Sparse Genotype

Question

Sparse Genotype

Closed this issue 10 months ago · 10 comments

Hi, thanks for the super useful library.

I'm curious if it would be possible to develop I/O interfaces that directly load data into genotype matrices as a sparse matrix (e.g., csr/csc). Currently, this can be done after-the-fact, but having an interface that returns the sparse matrix directly can avoid a lot of memory overhead.

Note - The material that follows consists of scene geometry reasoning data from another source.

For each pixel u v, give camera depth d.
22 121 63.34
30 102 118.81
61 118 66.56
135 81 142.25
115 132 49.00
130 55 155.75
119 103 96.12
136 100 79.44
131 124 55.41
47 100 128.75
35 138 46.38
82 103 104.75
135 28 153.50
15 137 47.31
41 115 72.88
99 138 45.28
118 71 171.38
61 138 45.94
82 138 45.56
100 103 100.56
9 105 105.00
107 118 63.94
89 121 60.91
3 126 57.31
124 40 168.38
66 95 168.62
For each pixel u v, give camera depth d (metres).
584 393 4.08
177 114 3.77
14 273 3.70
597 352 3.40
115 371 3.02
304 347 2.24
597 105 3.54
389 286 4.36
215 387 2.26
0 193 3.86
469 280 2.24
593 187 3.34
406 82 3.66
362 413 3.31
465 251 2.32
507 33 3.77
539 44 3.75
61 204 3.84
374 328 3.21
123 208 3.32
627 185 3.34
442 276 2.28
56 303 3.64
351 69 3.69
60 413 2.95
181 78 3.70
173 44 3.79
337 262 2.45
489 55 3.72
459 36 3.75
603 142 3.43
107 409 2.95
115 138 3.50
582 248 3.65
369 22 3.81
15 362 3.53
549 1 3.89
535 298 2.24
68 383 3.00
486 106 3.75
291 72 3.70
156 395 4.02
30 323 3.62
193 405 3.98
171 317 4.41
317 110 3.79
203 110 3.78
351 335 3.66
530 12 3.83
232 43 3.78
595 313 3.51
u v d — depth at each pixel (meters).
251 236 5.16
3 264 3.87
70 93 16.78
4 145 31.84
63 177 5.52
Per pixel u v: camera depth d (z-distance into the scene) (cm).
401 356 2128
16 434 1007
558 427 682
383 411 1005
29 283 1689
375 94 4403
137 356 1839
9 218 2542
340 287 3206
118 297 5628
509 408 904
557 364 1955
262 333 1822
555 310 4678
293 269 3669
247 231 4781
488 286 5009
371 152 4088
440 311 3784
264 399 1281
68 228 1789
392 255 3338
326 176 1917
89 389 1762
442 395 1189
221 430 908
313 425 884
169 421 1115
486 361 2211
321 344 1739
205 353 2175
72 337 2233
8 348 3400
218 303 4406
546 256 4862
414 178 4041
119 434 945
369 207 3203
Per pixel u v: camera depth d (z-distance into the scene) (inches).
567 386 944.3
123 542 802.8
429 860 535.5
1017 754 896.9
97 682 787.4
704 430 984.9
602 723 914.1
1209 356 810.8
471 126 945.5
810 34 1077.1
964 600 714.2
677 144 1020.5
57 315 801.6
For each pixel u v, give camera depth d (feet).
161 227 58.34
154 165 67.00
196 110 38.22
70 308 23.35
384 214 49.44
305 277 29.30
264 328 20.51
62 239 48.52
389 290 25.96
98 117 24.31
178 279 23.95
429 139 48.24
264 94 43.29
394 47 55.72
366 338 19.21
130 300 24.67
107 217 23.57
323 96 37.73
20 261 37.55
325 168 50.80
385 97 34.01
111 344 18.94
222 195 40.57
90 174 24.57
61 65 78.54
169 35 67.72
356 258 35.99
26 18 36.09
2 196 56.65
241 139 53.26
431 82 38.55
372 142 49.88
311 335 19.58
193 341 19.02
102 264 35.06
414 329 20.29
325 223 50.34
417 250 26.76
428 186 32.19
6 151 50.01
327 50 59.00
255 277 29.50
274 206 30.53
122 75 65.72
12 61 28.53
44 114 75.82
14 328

Answer 1 · 2023-08-22T17:43:17.000Z

Nicholas, This would be of interest. I just looked up what CSC and CSR formats are. Some questions: 1. Is CSC more useful than CSR because we are more often selecting by SNP? (I imagine doing both but want to think about which to start with). 2. If we are only storing 0,1,2, missing does this really help? BedReader can produce int8 matrices which are small (or one can just random access right out of Bed, which is even smaller). Put another way, are there really enough zeros to make this useful. 3. If this is for use after standardization-when things must be real-valued-then none of the values will be 0, so where does the compression come from. 4. Maybe I'm miss understanding, at the default value CSC would be "missing" and this is useful because your data is (for example) 99% missing. Is that right? 5. Of course, if a whole row or column is missing then it could just be removed from the bed file. I assume that is not the case with your data. Feel free to email me directly. * Carl Carl Kadie, Ph.D. FaST-LMM & PySnpTools Team<https://fastlmm.github.io/> (Microsoft Research, retired) https://www.linkedin.com/in/carlk/ Join the FaST-LMM user discussion and announcement list via ***@***.***?subject=Subscribe> (or use web sign up<https://mail.python.org/mailman3/lists/fastlmm-user.python.org>) From: Nicholas Mancuso ***@***.***> Sent: Tuesday, August 22, 2023 10:19 AM To: fastlmm/bed-reader ***@***.***> Cc: Subscribed ***@***.***> Subject: [fastlmm/bed-reader] Sparse Genotype (Issue #17) Importance: High Hi, thanks for the super useful library. I'm curious if it would be possible to develop I/O interfaces that directly load data into genotype matrices as a sparse matrix (e.g., csr/csc). Currently, this can be done after-the-fact, but having an interface that returns the sparse matrix directly can avoid a lot of memory overhead. - Reply to this email directly, view it on GitHub<#17>, or unsubscribe<https://github.com/notifications/unsubscribe-auth/ABR65P6JJGQUSIZJZXA6L5DXWTSXHANCNFSM6AAAAAA32HZSMM>. You are receiving this because you are subscribed to this thread.Message ID: ***@***.******@***.***>>

Answer 2 · 2023-08-22T23:54:29.000Z

Thanks @CarlKCarlK . If we consistently count the minor alleles (which we can by flipping), then oftentimes the matrix will be mostly 0s. Even after filtering to MAF >= 0.001 in 1KG, I'm seeing ~ 3% nonzeros, so there is definitely a room for using a sparse representation.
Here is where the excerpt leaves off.